Overview
The International Cultural Mobility Waiver (ICMW) is a proposed multilateral framework that enables eligible artists and essential creative personnel to travel, perform, and earn income across participating countries using a standardized, visa-waiver-like authorization.
The framework is designed to reduce administrative friction for legitimate cultural activity while preserving clear boundaries around duration, scope of work, tax compliance, and labor protections.
ICMW is not a single national program. It is a shared rulebook that participating countries can adopt, adapt, and mutually recognize.
Scope of Covered Activity
The framework applies exclusively to short-term cultural activity that involves the creation, presentation, or performance of original works. This includes live performances such as music, theatre, dance, comedy, and spoken word, as well as exhibitions and installations across visual, digital, and interdisciplinary arts. It also includes screenings, readings, premieres, and public launches, along with workshops and masterclasses that are directly connected to an artist’s own work. Short-term creative residencies are also included where they result in public presentation or engagement.
The framework does not extend to ongoing or open-ended employment arrangements, nor does it cover non-cultural commercial services. Corporate or private engagements that are not connected to the presentation of original cultural work fall outside its scope, as do activities that require regulated professional licensing in the host country.
Maintaining a clear and tightly defined scope is central to the framework. Precise boundaries help ensure consistency in application at borders, reduce uncertainty for artists and presenters, and prevent misuse of the system.

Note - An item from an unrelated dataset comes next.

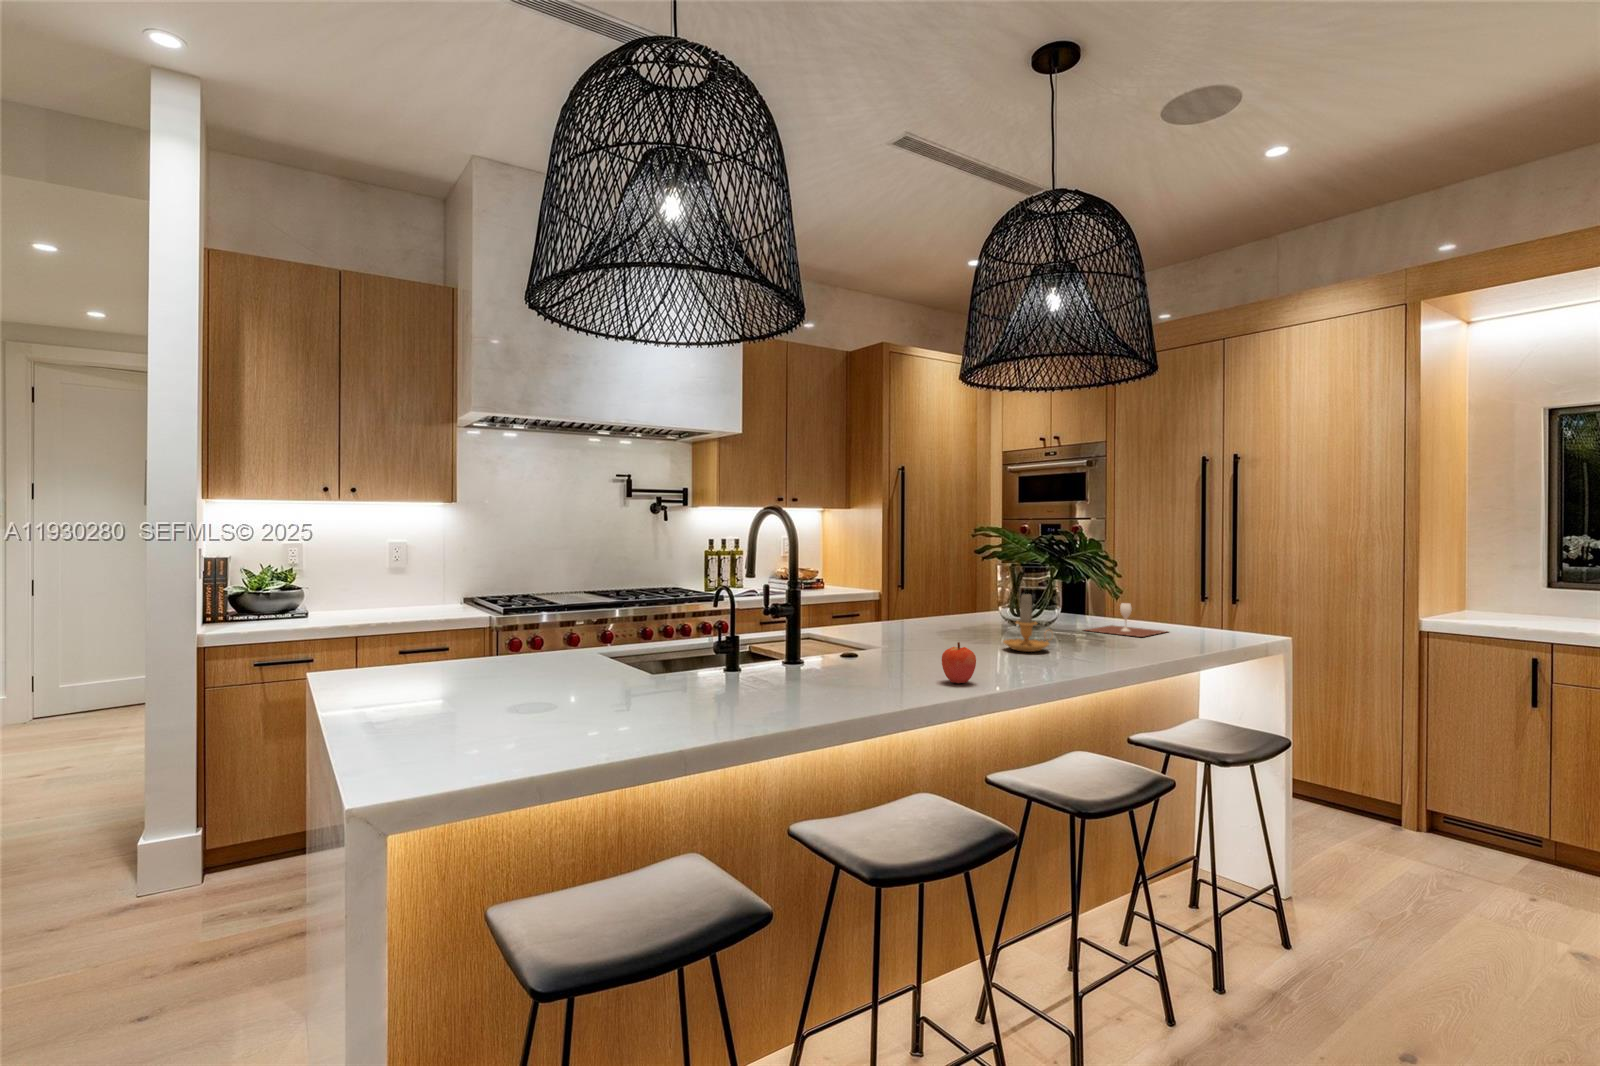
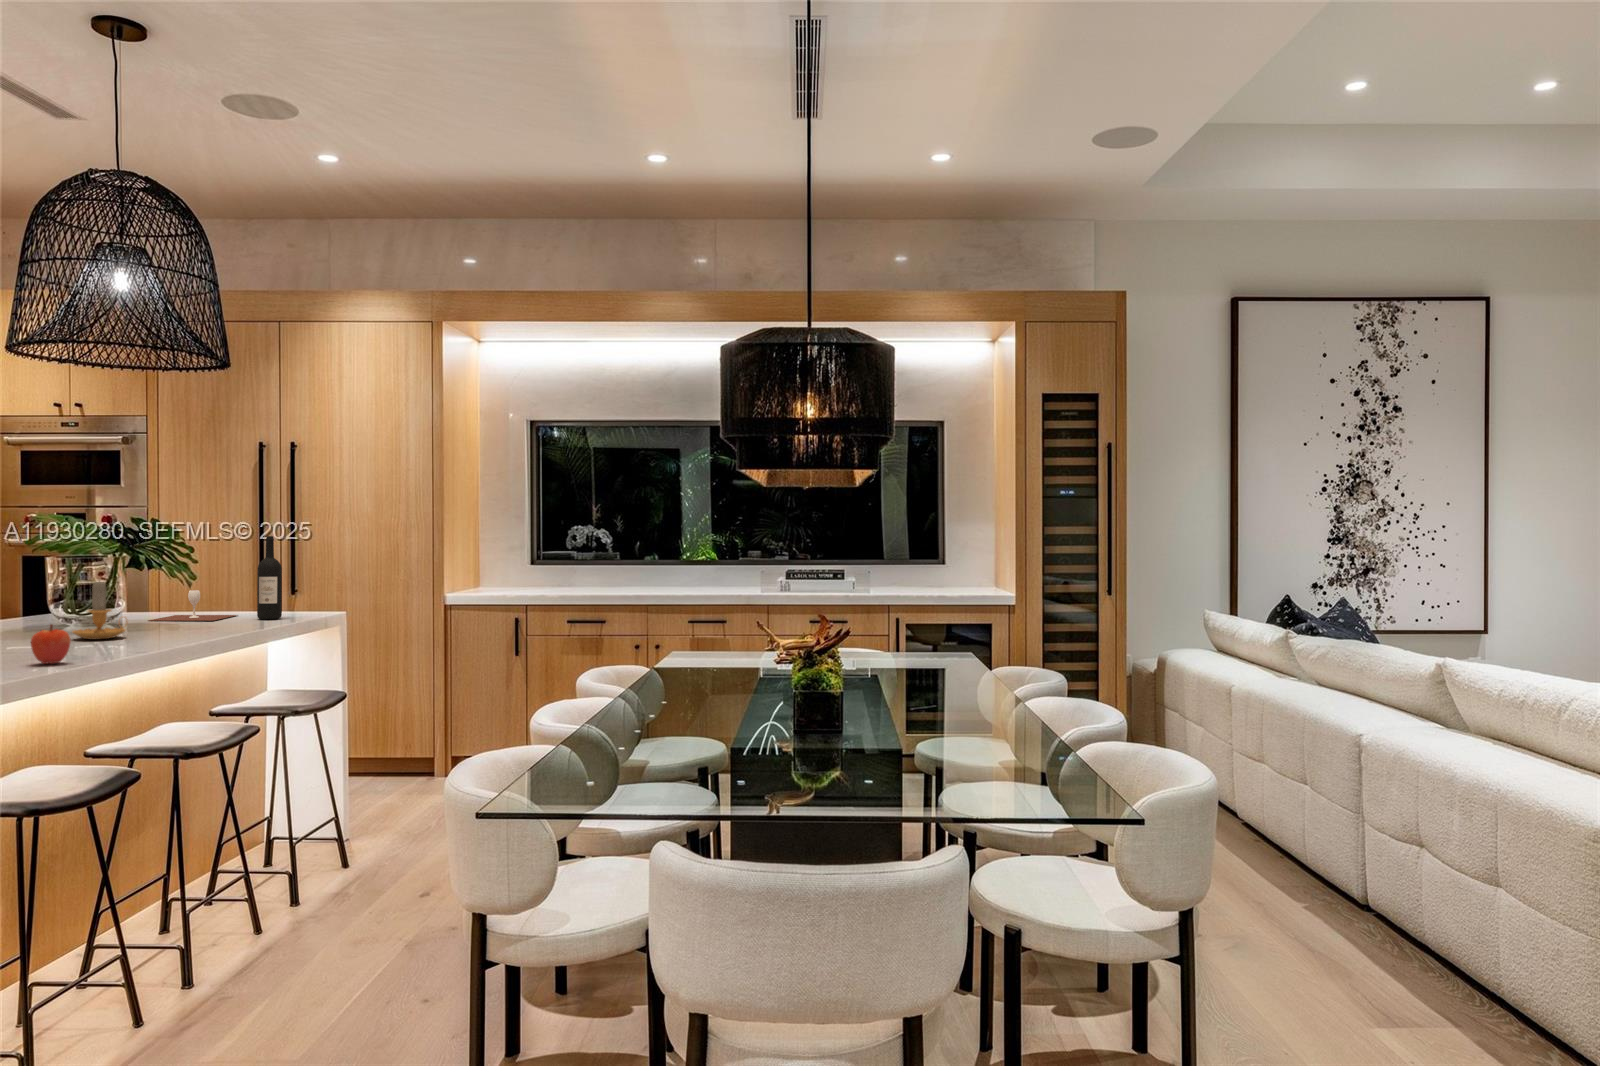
wine bottle: none [1187,550,1215,641] -> present [257,536,282,619]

Eligibility and Risk-Based Tiers
ICMW proposes a tiered access model based on professional track record and risk assessment.
Tier A – Recognized Professional
For established artists and touring professionals. Tier A access supports multi-entry authorization and longer allowable stays.
Eligibility may include:
Demonstrated history of professional releases or exhibitions
Paid engagements within the past 24 months
Recognition through grants, curated festivals, or awards
Membership in recognized professional associations
Tier B – Emerging or Early-Career
For artists at the early stages of international activity. Tier B access maintains tighter duration and reporting limits while enabling legitimate mobility.
Eligibility focuses on:
Confirmed engagements
Portfolio of original work
Proof of financial support or guaranteed fees
Tier C – Cultural Delegations
For curated showcases, trade missions, and cultural diplomacy initiatives.

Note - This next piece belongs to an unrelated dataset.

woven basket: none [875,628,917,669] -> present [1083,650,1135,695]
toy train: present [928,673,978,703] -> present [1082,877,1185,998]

Eligibility is established through certification by:
Recognized cultural agencies
Arts councils or export offices
Sector associations or official delegations
How Access Works
We are proposing a standardized pre-travel authorization that participating countries mutually recognize as permitting short-term paid cultural activity. The authorization is designed to function in a manner similar to existing visa-waiver systems, while explicitly addressing the realities of cultural work and touring.
Access to the framework is risk-based rather than one-size-fits-all. Established professionals may qualify for simplified, multi-entry authorization based on demonstrated track records, while emerging artists are assessed through confirmed engagements and portfolios of original work. Cultural delegations operate through certification by recognized agencies or programs, providing an additional layer of institutional accountability.
Presenters play a central role by issuing a standard engagement certificate that confirms the nature of the cultural activity, relevant dates, and compensation. This shared documentation creates clarity for artists, presenters, and border officials, reducing uncertainty and inconsistent interpretation. Duration and frequency of activity are capped to prevent de facto employment while preserving the practical viability of international touring.
Compliance, Safeguards, and Governance
The framework is built to reduce friction without weakening oversight.
It makes explicit: tax and withholding obligations; minimum labor and safety standards; clear stay limits and income boundaries; and proportionate audits and enforcement mechanisms
Participating countries agree on shared eligibility standards and mutual recognition, supported by a small governance structure responsible for guidance, evaluation, and pilot coordination.
The result is a system that supports cultural exchange while maintaining public interest protections.